Molecular mechanisms of cellular adaptation and alterations of cell growth: epigenetic components and role of growth and transcription factors.
Cellular damage: general biological mechanisms (mitochondrial damage, ATP depletion, production of reactive oxygen species, loss of calcium homeostasis, loss of selective membrane permeability. Reversible and irreversible damage. Ischemia and hypoxia. Vacuolar, hydropic and turbid degeneration.
Autophagy, necrosis and apoptosis. Opportunistic double role of autophagy as a survival and as a death mechanisms. Physiopathologic aspects, mechanisms and morphology of the autophagic process.
Necrosis: mechanisms of autolysis and herolysis, nuclear alterations. Principal morphologic types of necrosis (coagulative, colliquative, caseous, fibrinoid, steatonecrosis). The consequences of the necrotic process. Apoptosis: genes that regulate apoptosis (pro- and anti-apoptotic). Hypotheses on the evolutionary origins of the apoptotic process and relationships with mitochondrial symbiosis at the dawn of eukaryotes. Molecular mechanisms: the caspases cascade (intrinsic and extrinsic pathway). Morphological characteristics and pathophysiological significance of apoptosis.
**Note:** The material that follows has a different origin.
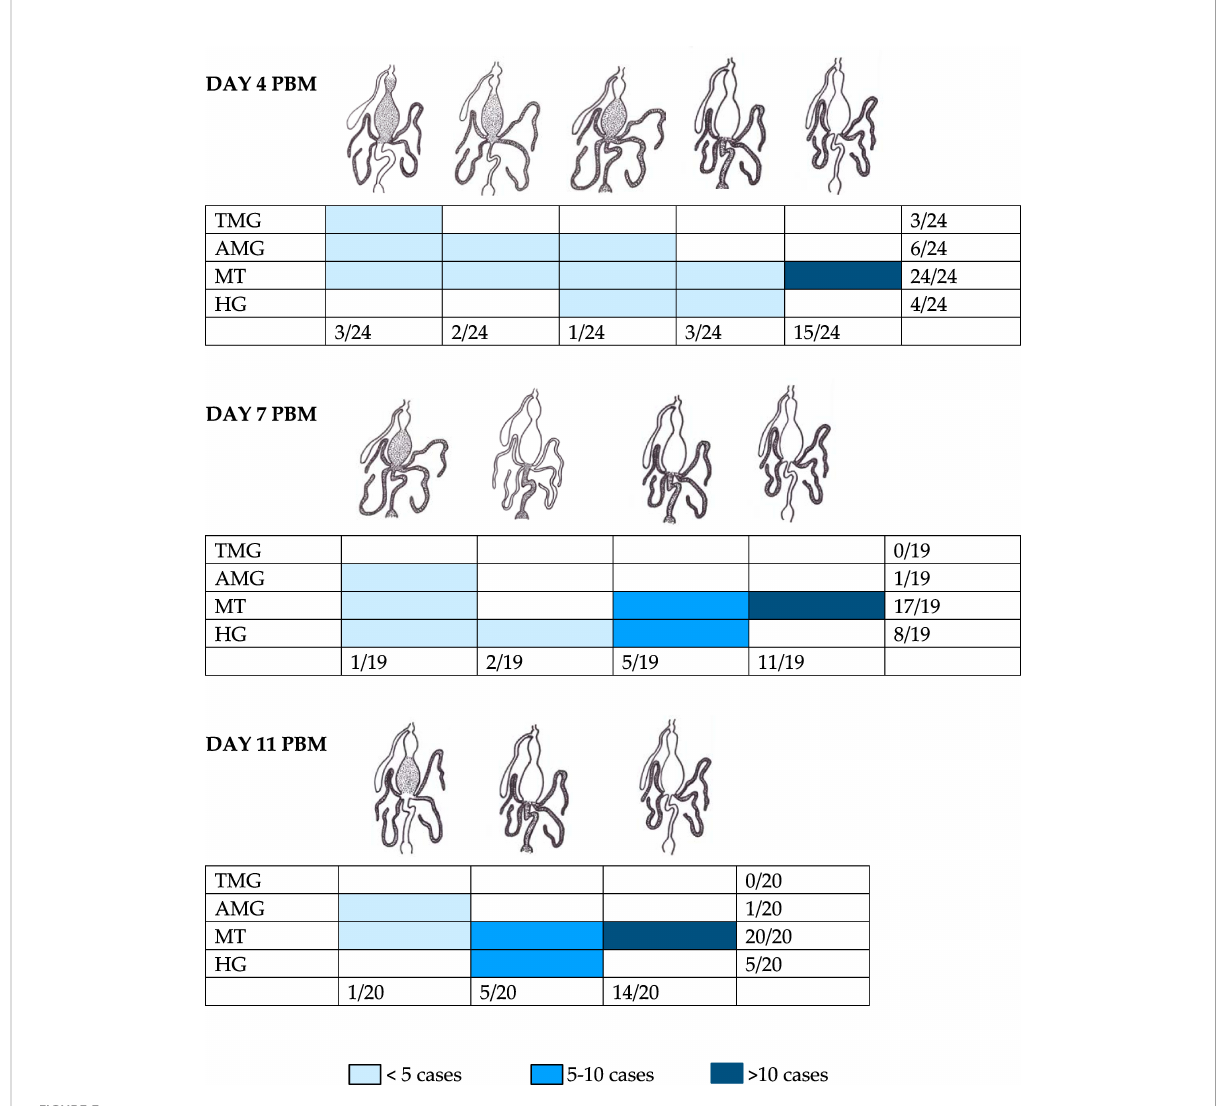
FIGURE 3 Localization of Porcisia deanei in infected Lutzomyia longipalpis. TMG, thoracic midgut; AMG, abdominal midgut; MT, Malpighian tubules; HG,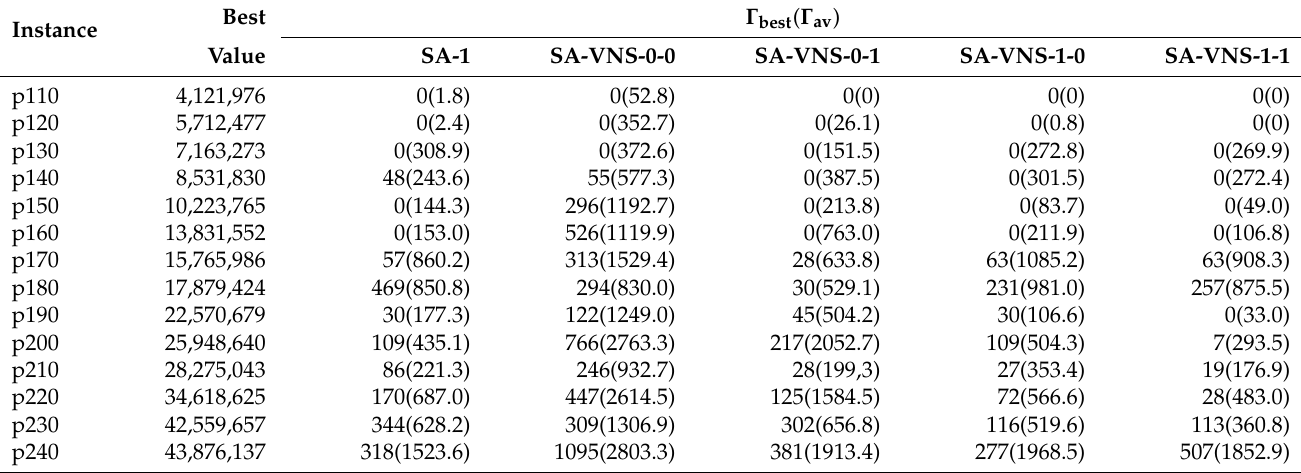
Table 4. Comparison of the objective function values for larger problem instances: best ( Γ best ) and average ( Γ av ) solution gaps to the best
Intracellular accumulations: lipids (fatty degeneration and steatosis), proteins, glycogen and pigments. Pathological calcifications.
The physiological control of cell proliferation and its alterations. Cell cycle and its regulation. Positive and negative regulation. Action of growth factors. Cell membrane receptors. Mechanisms of transduction of the mitogenic signals. Reversible and irreversible alterations of cell proliferation and differentiation.
Hypertrophy, hyperplasia, atrophy, aplasia, hypoplasia, metaplasia, dysplasia, anaplasia. Examples of hypertrophy and hyperplasia and their physiologic and/or pathologic roles: hypertrophy of skeletal and cardia muscle, hypertrophy of the myometrium, hyperplasia and hypertrophy of the adipose tissue, hyperplasia of the hemopoietic tissue in chronic hypoxia and in chronic forms of malaria, hyperplasia and hypertrophy of the glandular components of the breast in lactation. Hyperplasia, dysplasia and anaplasia in tumorigenesis.